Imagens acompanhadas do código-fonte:
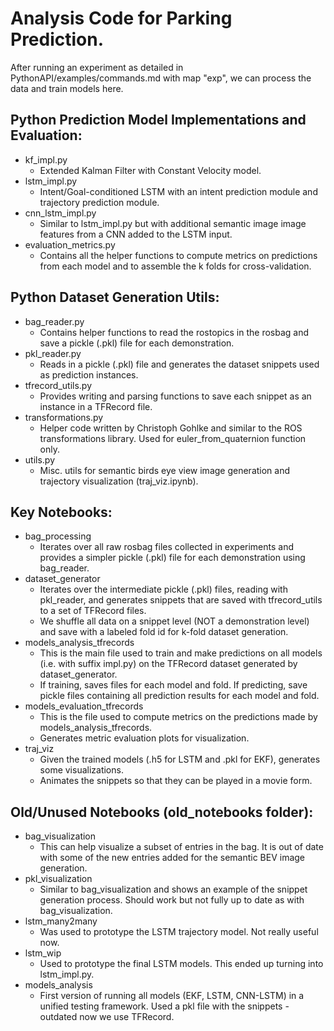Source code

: # Analysis Code for Parking Prediction.
After running an experiment as detailed in PythonAPI/examples/commands.md with map "exp", we can process the data and train models here.

## Python Prediction Model Implementations and Evaluation:
  * kf_impl.py
    * Extended Kalman Filter with Constant Velocity model.
  * lstm_impl.py
    * Intent/Goal-conditioned LSTM with an intent prediction module and trajectory prediction module.
  * cnn_lstm_impl.py
    * Similar to lstm_impl.py but with additional semantic image image features from a CNN added to the LSTM input.
  * evaluation_metrics.py
    * Contains all the helper functions to compute metrics on predictions from each model and to assemble the k folds for cross-validation.

## Python Dataset Generation Utils:
  * bag_reader.py
    * Contains helper functions to read the rostopics in the rosbag and save a pickle (.pkl) file for each demonstration.
  * pkl_reader.py
    * Reads in a pickle (.pkl) file and generates the dataset snippets used as prediction instances.
  * tfrecord_utils.py
    * Provides writing and parsing functions to save each snippet as an instance in a TFRecord file.
  * transformations.py
    * Helper code written by Christoph Gohlke and similar to the ROS transformations library.  Used for euler_from_quaternion function only.
  * utils.py
    * Misc. utils for semantic birds eye view image generation and trajectory visualization (traj_viz.ipynb).

## Key Notebooks:
  * bag_processing
    * Iterates over all raw rosbag files collected in experiments and provides a simpler pickle (.pkl) file for each demonstration using bag_reader.
  * dataset_generator
    * Iterates over the intermediate pickle (.pkl) files, reading with pkl_reader, and generates snippets that are saved with tfrecord_utils to a set of TFRecord files.
    * We shuffle all data on a snippet level (NOT a demonstration level) and save with a labeled fold id for k-fold dataset generation.
  * models_analysis_tfrecords
    * This is the main file used to train and make predictions on all models (i.e. with suffix impl.py) on the TFRecord dataset generated by dataset_generator.
    * If training, saves files for each model and fold.  If predicting, save pickle files containing all prediction results for each model and fold.
  * models_evaluation_tfrecords
    * This is the file used to compute metrics on the predictions made by models_analysis_tfrecords.
    * Generates metric evaluation plots for visualization.
  * traj_viz
    * Given the trained models (.h5 for LSTM and .pkl for EKF), generates some visualizations.
    * Animates the snippets so that they can be played in a movie form.

## Old/Unused Notebooks (old_notebooks folder):
  * bag_visualization
    * This can help visualize a subset of entries in the bag.  It is out of date with some of the new entries added for the semantic BEV image generation.
  * pkl_visualization
    * Similar to bag_visualization and shows an example of the snippet generation process.  Should work but not fully up to date as with bag_visualization.
  * lstm_many2many
    * Was used to prototype the LSTM trajectory model. Not really useful now.
  * lstm_wip
    * Used to prototype the final LSTM models.  This ended up turning into lstm_impl.py.
  * models_analysis
    * First version of running all models (EKF, LSTM, CNN-LSTM) in a unified testing framework.  Used a pkl file with the snippets - outdated now we use TFRecord.
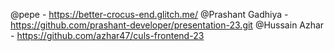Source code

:@pepe - https://better-crocus-end.glitch.me/
@Prashant Gadhiya - https://github.com/prashant-developer/presentation-23.git
@Hussain Azhar - https://github.com/azhar47/culs-frontend-23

* O QUE SE PEDE *
Copie sem nenhuma alteração as linhas da listagem, começando na que contém "## Python Prediction" e terminando na que contém "folds for cross-validation.", com as duas incluídas.

* RESULTADO DA TAREFA *
## Python Prediction Model Implementations and Evaluation:
  * kf_impl.py
    * Extended Kalman Filter with Constant Velocity model.
  * lstm_impl.py
    * Intent/Goal-conditioned LSTM with an intent prediction module and trajectory prediction module.
  * cnn_lstm_impl.py
    * Similar to lstm_impl.py but with additional semantic image image features from a CNN added to the LSTM input.
  * evaluation_metrics.py
    * Contains all the helper functions to compute metrics on predictions from each model and to assemble the k folds for cross-validation.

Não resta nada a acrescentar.